Right now, however, JPMorgan's $1.60 per share annual dividend would only amount to a payout ratio of 30% if JPMorgan meets its expectations of generating between $5.25 and $5.35 in net profits over the course of 2014. In other words, JPMorgan has the capacity to pay out $2.65 per share in dividends, even though it is now only paying $1.60 in annual dividends. This gap is useful for long-term dividend investors holding JPMorgan, as it represents the bank's long-term ability to raise its dividend by a higher percentage than its earnings per share growth rate over the next five to ten years.

For dividend investors looking for an opportunity in a market that's hard to find many fair shakes left, JPMorgan wouldn't be a bad place to research.

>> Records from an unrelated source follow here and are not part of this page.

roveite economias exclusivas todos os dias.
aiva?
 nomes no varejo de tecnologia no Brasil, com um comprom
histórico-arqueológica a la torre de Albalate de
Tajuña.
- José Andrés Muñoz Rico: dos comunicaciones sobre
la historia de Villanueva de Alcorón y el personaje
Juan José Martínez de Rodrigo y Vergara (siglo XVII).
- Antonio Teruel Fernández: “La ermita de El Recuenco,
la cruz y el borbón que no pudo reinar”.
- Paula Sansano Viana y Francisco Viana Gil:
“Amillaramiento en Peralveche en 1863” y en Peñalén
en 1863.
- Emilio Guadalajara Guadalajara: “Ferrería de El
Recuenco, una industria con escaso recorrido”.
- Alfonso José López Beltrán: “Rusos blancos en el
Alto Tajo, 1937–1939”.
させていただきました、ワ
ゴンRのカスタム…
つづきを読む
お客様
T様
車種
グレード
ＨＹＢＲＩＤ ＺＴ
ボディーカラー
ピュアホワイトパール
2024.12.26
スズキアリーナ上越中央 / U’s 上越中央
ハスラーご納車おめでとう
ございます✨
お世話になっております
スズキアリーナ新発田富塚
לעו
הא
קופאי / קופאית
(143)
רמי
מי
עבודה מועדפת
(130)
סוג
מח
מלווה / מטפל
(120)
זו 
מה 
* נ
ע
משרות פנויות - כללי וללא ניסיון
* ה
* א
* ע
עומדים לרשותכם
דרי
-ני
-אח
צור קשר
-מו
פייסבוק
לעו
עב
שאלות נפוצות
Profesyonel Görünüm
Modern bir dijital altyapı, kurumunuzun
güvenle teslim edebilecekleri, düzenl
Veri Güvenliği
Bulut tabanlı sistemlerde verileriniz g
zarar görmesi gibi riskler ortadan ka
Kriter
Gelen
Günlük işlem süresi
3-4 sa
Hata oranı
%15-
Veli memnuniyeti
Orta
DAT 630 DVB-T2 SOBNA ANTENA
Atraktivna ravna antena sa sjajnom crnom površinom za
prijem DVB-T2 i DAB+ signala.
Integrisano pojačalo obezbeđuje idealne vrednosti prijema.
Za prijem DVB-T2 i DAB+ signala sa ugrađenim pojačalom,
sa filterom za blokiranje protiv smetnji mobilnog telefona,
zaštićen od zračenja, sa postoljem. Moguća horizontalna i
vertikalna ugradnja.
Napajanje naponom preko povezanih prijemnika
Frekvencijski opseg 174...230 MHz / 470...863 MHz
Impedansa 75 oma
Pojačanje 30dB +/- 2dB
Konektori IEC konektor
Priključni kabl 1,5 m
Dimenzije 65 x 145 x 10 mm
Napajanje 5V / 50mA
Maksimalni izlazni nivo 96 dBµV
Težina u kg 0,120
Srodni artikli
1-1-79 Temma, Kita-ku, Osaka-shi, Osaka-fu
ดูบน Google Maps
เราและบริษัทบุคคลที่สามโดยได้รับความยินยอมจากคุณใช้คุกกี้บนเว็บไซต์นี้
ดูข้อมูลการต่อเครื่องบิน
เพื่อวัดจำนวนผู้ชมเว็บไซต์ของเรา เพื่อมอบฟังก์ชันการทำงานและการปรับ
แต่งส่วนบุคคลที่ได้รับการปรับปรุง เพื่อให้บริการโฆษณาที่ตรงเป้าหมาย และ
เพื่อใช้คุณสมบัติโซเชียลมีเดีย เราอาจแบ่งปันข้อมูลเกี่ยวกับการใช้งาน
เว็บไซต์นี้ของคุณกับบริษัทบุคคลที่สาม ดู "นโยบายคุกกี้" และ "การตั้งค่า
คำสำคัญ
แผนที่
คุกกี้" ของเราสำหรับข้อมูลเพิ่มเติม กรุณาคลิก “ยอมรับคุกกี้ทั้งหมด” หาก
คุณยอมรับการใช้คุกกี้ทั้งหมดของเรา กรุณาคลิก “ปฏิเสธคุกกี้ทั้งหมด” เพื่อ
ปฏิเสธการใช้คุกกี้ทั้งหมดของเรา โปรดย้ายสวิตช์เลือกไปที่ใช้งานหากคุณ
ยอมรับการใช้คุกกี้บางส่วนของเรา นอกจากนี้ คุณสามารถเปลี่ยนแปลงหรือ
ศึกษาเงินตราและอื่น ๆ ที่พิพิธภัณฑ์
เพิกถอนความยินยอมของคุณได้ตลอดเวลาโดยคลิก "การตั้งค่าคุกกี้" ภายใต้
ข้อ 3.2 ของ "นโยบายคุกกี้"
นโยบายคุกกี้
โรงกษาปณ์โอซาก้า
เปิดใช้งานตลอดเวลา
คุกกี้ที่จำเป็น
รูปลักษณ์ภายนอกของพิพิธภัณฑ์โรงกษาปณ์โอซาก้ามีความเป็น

The company is trading in line with its book value, which suggests that current investors would not be overpaying. Because the bank is increasing its loan portfolio and delivering impressive return on assets, the ability to increase earnings per share seems likely in the coming years. And because the dividend payout ratio is only around 30%, it seems reasonable that JPMorgan shareholders will receive future dividend hikes above the earnings per share growth rate for the next 5-10 years. For those reasons, the dividend growth prospects for JPMorgan appear bright.

Disclosure: I am long BAC. I wrote this article myself, and it expresses my own opinions. I am not receiving compensation for it (other than from Seeking Alpha). I have no business relationship with any company whose stock is mentioned in this article.